• Supplied data

%%

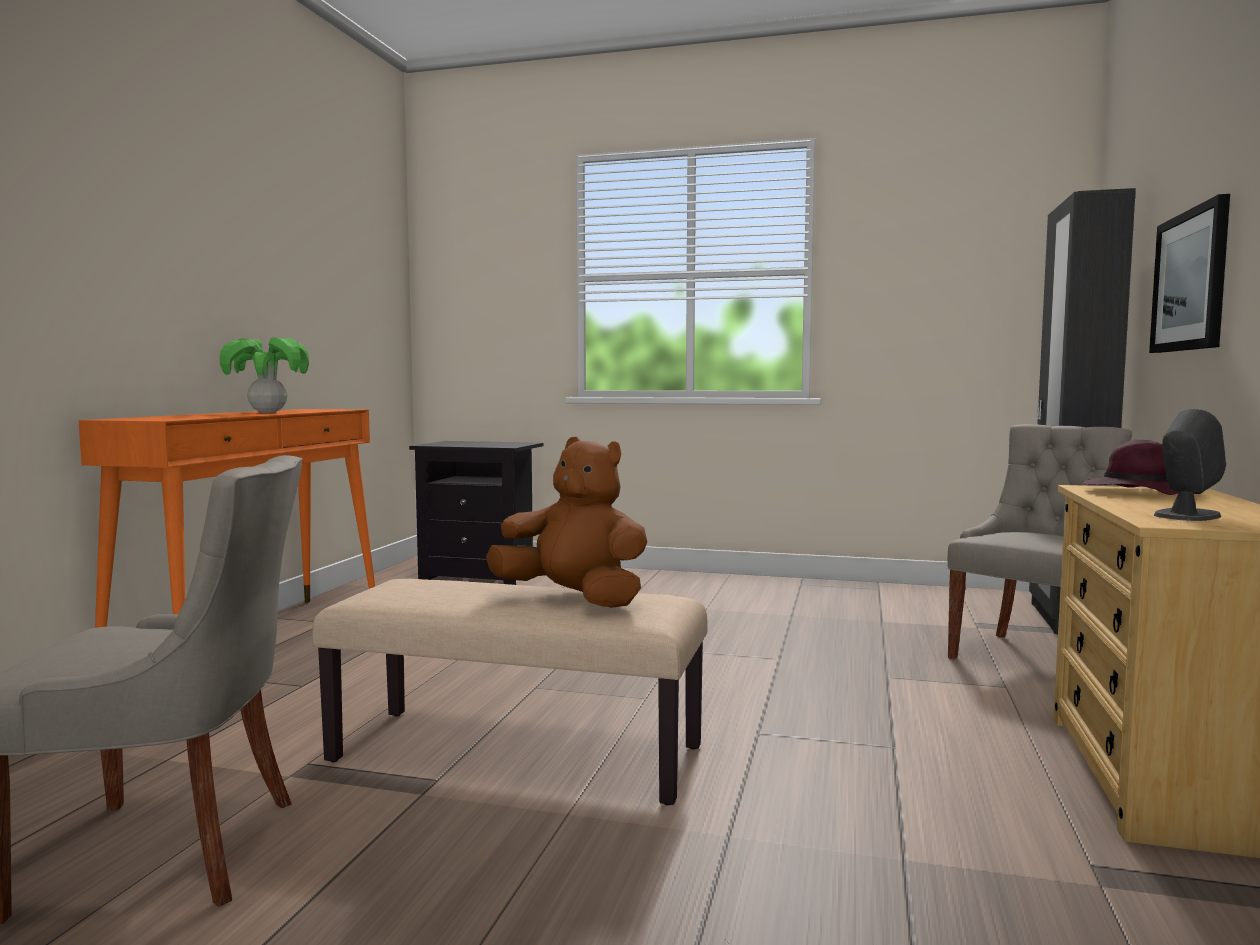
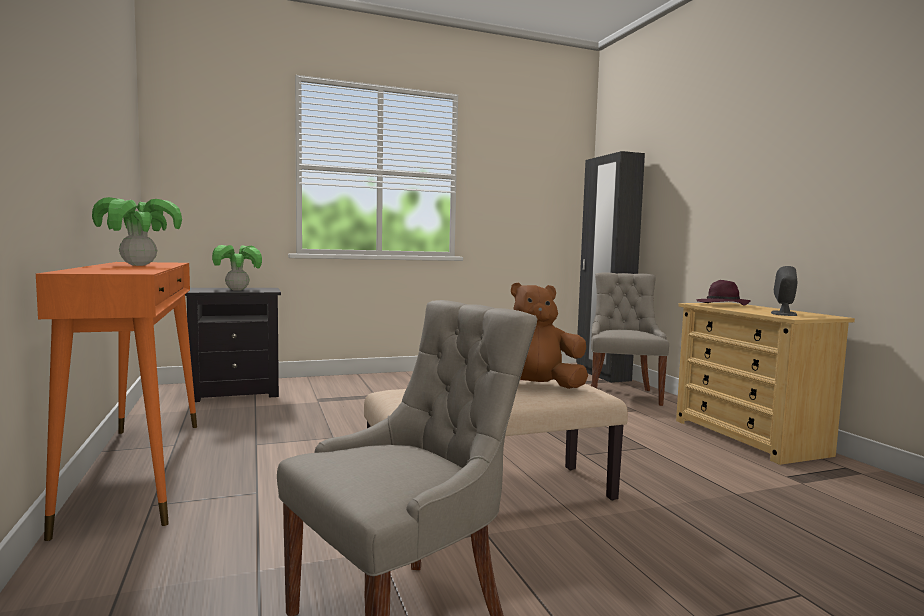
camera: 35 degrees left, 0 degrees up
picture [1149,194,1230,353] -> none
none -> potted plant [212,245,262,291]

%%

• About this exercise
Reproduce the listing exactly, but omit every picture in it.

• Worked solution
camera: 35 degrees left, 0 degrees up
picture [1149,194,1230,353] -> none
none -> potted plant [212,245,262,291]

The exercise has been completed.